▼
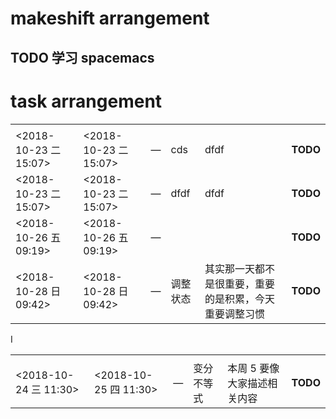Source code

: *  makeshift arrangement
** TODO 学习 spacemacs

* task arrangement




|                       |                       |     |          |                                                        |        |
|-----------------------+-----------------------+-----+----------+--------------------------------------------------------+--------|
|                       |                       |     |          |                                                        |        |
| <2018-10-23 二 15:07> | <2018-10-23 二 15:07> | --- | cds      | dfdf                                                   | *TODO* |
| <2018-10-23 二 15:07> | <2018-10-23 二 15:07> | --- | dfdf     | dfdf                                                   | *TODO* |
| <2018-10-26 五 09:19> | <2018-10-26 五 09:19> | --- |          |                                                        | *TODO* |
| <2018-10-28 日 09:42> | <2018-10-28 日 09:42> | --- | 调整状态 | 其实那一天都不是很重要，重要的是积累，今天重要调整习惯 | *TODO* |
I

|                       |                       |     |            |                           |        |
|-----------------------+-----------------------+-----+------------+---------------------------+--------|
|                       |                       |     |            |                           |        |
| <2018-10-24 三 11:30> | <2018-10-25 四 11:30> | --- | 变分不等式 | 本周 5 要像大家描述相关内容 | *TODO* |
▲
▼
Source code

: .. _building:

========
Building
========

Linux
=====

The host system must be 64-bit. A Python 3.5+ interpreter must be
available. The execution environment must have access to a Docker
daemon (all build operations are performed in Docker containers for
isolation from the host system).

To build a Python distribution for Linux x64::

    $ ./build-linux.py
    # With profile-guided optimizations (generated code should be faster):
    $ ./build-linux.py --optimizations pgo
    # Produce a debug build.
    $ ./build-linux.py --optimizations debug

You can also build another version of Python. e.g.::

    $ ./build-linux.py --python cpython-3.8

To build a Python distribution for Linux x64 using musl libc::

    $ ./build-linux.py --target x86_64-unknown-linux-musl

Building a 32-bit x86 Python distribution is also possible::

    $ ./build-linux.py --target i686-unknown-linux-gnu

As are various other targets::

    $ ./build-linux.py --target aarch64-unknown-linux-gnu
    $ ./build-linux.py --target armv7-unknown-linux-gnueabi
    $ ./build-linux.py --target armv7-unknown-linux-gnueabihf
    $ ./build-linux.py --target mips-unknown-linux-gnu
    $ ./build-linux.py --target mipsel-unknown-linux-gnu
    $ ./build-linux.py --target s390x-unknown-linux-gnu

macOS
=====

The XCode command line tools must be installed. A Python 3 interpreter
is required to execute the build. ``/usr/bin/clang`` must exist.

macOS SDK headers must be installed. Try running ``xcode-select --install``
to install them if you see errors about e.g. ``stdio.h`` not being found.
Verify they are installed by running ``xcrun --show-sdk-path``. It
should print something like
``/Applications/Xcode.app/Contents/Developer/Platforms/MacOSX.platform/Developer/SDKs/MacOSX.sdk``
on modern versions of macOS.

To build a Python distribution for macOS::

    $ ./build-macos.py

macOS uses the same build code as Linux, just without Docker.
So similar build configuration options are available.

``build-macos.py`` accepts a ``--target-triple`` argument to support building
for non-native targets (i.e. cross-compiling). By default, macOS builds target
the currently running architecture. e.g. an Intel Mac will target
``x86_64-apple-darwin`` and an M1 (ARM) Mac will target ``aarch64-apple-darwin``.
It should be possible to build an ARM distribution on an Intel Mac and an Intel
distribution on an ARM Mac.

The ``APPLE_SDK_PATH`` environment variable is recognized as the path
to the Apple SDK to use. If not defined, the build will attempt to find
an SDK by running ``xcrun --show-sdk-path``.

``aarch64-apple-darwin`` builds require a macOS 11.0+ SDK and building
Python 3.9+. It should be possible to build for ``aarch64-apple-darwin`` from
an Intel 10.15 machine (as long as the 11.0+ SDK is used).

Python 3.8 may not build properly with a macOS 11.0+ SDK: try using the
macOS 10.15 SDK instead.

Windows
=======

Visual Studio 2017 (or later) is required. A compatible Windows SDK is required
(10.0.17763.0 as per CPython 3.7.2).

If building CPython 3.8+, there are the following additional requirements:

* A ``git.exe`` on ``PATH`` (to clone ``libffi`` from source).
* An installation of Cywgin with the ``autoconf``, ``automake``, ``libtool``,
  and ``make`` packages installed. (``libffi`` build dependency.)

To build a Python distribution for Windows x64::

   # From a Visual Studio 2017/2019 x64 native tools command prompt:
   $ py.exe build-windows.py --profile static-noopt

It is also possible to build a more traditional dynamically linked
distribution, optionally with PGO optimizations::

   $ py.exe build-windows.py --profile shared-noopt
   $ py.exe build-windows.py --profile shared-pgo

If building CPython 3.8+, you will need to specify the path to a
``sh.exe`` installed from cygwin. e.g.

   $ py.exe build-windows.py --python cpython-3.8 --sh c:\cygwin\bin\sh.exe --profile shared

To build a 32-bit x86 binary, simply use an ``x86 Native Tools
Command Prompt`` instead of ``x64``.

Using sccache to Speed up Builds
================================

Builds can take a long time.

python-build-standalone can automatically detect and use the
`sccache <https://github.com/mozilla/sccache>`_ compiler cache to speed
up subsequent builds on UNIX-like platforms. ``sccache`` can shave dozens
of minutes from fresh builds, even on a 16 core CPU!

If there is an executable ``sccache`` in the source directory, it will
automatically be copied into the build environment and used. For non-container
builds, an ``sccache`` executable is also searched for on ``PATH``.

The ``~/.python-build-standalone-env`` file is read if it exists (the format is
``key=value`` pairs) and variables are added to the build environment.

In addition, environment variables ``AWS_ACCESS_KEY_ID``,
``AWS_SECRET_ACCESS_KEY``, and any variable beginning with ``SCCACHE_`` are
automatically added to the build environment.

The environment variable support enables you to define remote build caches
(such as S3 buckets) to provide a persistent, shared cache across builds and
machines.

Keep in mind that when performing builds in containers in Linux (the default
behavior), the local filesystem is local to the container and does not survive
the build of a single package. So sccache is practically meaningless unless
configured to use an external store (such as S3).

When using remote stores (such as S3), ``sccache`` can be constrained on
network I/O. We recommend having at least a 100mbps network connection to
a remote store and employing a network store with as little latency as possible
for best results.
▲
- INSTRUCTIONS TO FOLLOW -
Here the output must be the lines above from the line with "(10.0.17763.0 as per CPython 3.7.2)." to the line with "An installation of", both included, duplicated word for word and nothing else.

- OUTPUT FOR THIS EXERCISE -
(10.0.17763.0 as per CPython 3.7.2).

If building CPython 3.8+, there are the following additional requirements:

* A ``git.exe`` on ``PATH`` (to clone ``libffi`` from source).
* An installation of Cywgin with the ``autoconf``, ``automake``, ``libtool``,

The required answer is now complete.